Necesitamos reconstruir los principios fundamentales a través de los cuales educamos a nuestros hijos. La imaginación es un regalo y debemos dejar de erradicarla a través de nuestro sistema educativo. Además, necesitamos repensar radicalmente nuestra visión de la inteligencia. Evaluamos un tipo de inteligencia mediante pruebas estandarizadas, lo que, si me preguntas, indica una falla en la inteligencia de quienes diseñaron la metodología. Nada causa mi urticaria más rápido que escuchar a un niño decirme: “Fulano de tal no es muy inteligente. Ella no está en la clase AP. Fulano de tal no es inteligente según los estándares obsoletos establecidos por una empresa que murió hace casi 200 años.

Para mí, es personal. Me diagnosticaron TDAH por primera vez a la edad de 26 años cuando tuve mi primer trabajo, que irónicamente fue en una escuela secundaria privada dirigida por profesionales lo suficientemente sofisticados como para reconocer los síntomas. Una segunda, tercera y cuarta opinión más tarde, y me pusieron en una dieta que cambiaría la forma en que caminaba en el mundo y cambiaría mi narrativa sobre con quién crecí. Mira, yo era ese niño creativo que se preocupaba por todo pero respondía a la mayoría de las cosas preguntando, “¿Por qué? No comenzó como una pregunta beligerante, sino que finalmente se convirtió en una pregunta cuando, una y otra vez, me encontré con la misma respuesta rutinaria de profesores exhaustos: «Porque es. Justo. «

No voy a simplificar demasiado mi experiencia en la escuela primaria, secundaria y preparatoria culpando de todo a tener diferencias de aprendizaje / TDAH, pero les diré que comencé a prosperar en la escuela secundaria cuando las pruebas tomaron la forma de ensayos y yo estaba ya no se limita a encontrar una respuesta entre una lista corta de opciones de opción múltiple; cuando me permitieron disculparme en clase cada vez que necesitaba estirar las piernas (o el cerebro) y regresar 2 minutos después descansado y capaz de concentrarme; cuando las lecciones se volvieron interactivas y un lugar donde el debate era una señal bienvenida de inteligencia en lugar de un objetivo para el ridículo.

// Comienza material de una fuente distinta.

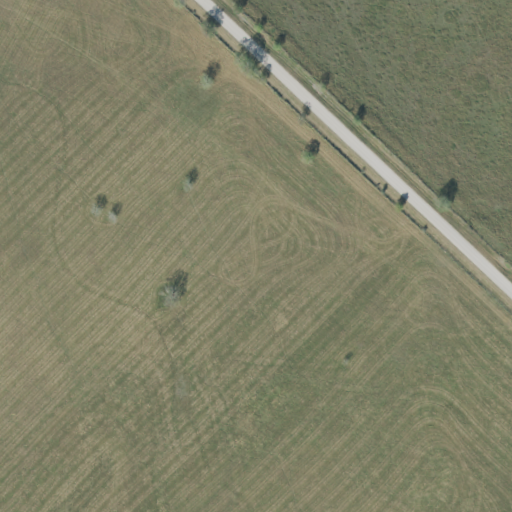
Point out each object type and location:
road: (361, 141)
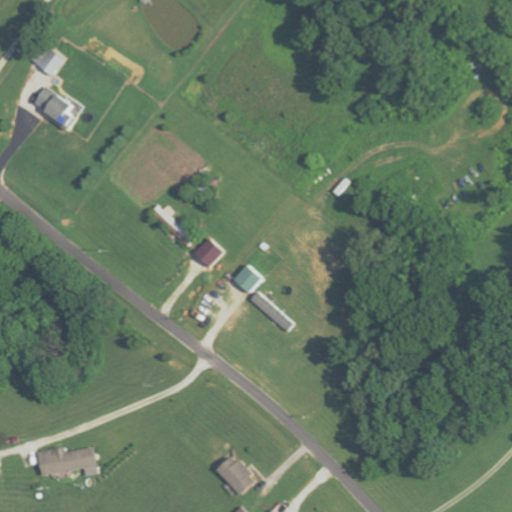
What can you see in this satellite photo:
road: (22, 34)
building: (57, 62)
building: (62, 107)
building: (179, 223)
building: (218, 252)
building: (256, 278)
building: (280, 312)
road: (192, 344)
road: (128, 408)
building: (76, 461)
building: (243, 474)
road: (476, 485)
building: (245, 510)
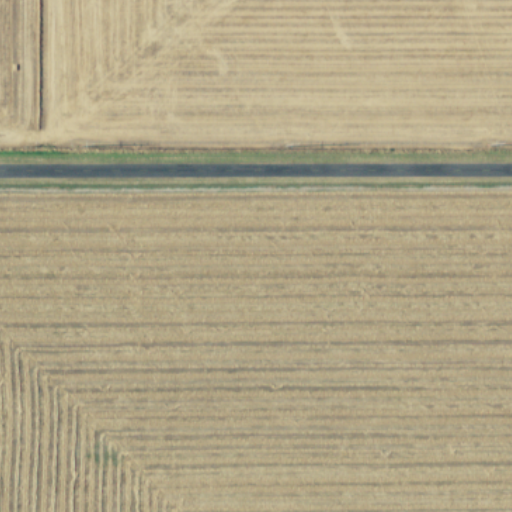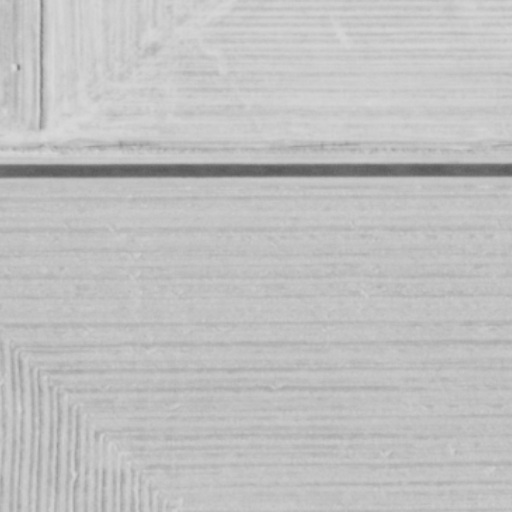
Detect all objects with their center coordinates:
road: (256, 148)
crop: (255, 255)
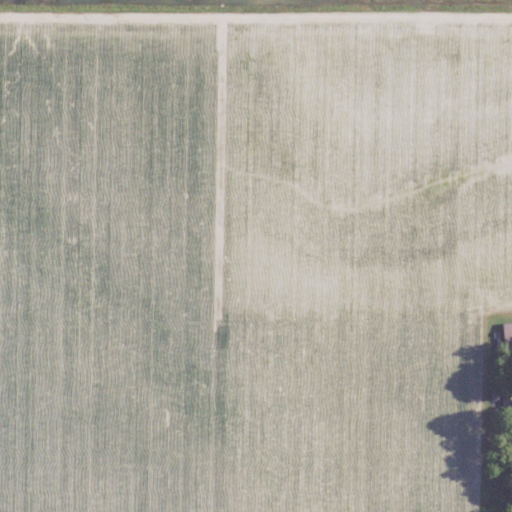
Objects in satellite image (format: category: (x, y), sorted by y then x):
building: (506, 332)
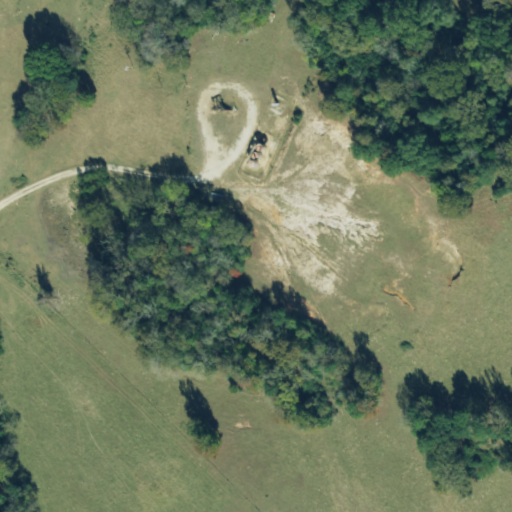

A veces me cuesta recordar que soy la misma persona que acaba de graduarse de la escuela secundaria; que necesitaba ir a la universidad comunitaria durante un año (sin crédito) para compensar la educación que no obtuve o dejé de absorber en la escuela secundaria. Sin lugar a dudas, yo era uno de los que tenía menos probabilidades de tener un buen desempeño en mi clase de graduación de la escuela secundaria. Y no puedo evitar preguntarme cómo habría sido mi vida si mi experiencia previa en la educación pública me hubiera complacido más.